What to work on.
From the entries that follow, copy each line containing the word "corner".

Entries supplied.
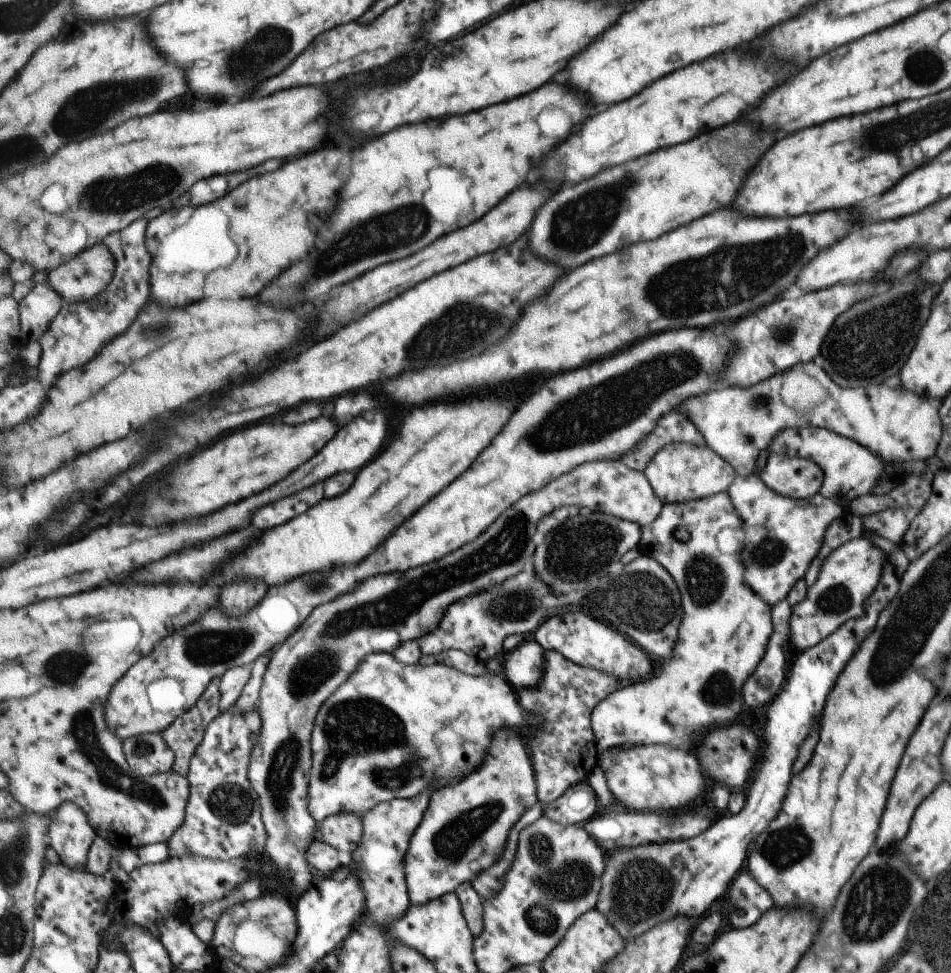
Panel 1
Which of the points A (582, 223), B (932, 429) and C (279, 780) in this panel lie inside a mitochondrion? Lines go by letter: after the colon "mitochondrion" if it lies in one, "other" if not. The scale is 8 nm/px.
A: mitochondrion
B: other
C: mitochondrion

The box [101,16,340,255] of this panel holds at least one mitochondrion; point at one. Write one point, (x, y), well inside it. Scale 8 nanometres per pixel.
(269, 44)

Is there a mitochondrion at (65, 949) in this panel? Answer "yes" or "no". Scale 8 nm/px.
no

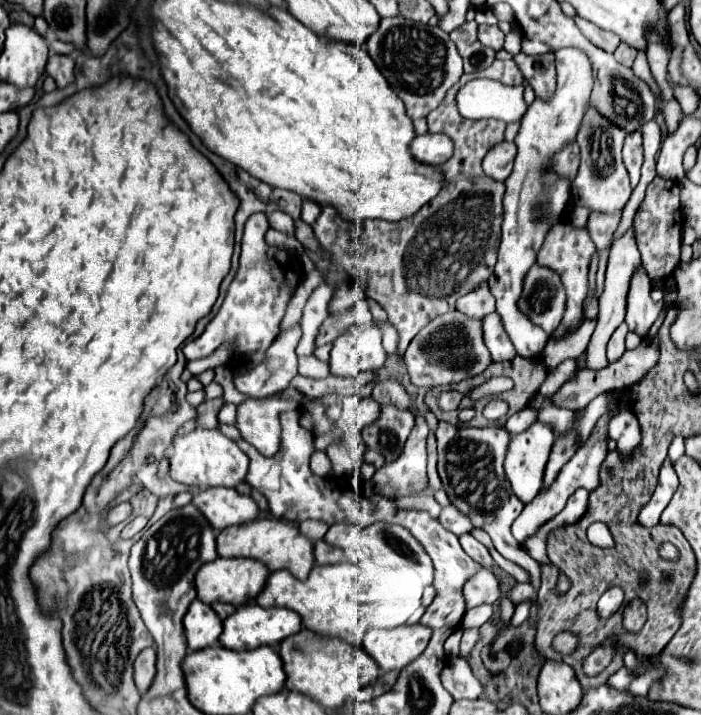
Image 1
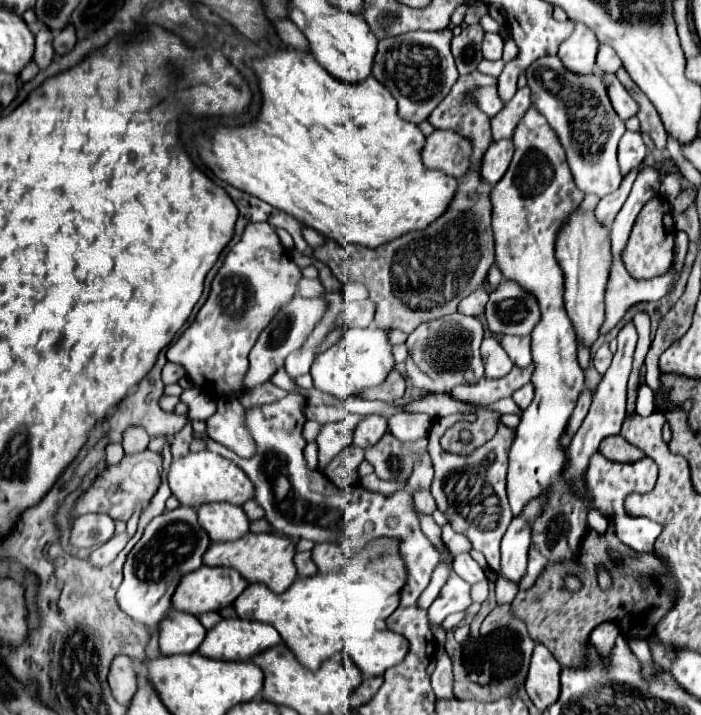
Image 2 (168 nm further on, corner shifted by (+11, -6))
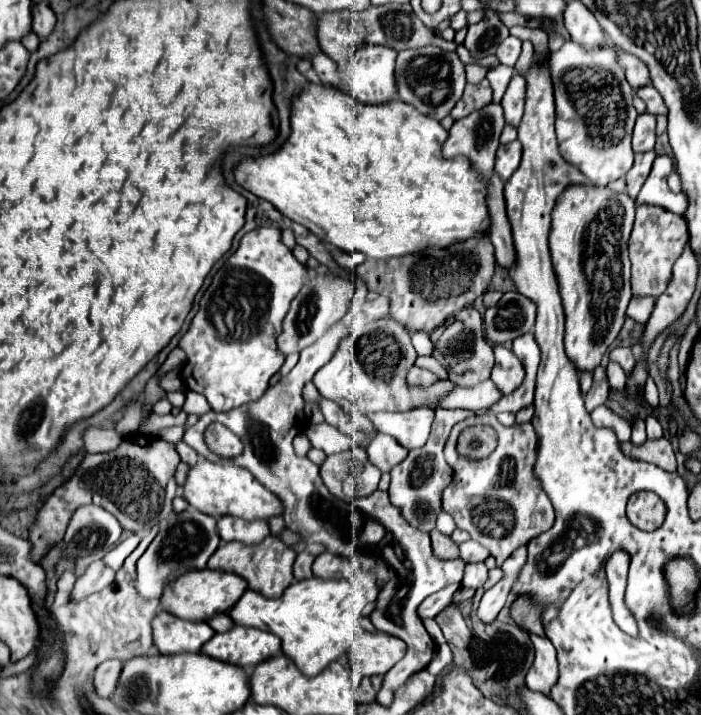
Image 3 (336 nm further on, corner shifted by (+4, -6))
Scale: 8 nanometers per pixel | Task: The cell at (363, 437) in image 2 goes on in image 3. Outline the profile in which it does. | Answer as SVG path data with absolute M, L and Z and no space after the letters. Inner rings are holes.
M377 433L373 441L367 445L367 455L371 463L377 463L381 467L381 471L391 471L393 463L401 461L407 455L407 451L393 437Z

--

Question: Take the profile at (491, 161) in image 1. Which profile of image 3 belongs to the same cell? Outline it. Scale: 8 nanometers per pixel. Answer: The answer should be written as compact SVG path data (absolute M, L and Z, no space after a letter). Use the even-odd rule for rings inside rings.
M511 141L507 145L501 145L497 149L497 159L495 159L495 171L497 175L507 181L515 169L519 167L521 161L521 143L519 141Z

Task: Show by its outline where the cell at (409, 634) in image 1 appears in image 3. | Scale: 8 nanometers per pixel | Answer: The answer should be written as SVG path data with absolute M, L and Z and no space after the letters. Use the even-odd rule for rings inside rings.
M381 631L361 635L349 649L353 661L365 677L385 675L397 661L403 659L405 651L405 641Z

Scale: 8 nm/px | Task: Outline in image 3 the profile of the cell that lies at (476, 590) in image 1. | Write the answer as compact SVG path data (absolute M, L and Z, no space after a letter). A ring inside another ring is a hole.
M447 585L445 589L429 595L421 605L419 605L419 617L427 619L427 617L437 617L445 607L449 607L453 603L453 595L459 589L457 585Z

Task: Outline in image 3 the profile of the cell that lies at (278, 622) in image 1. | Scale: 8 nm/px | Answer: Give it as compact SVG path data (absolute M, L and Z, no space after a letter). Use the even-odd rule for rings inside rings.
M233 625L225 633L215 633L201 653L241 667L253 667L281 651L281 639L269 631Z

Exercise result.
Image 2 (168 nm further on, corner shifted by (+11, -6))
Image 3 (336 nm further on, corner shifted by (+4, -6))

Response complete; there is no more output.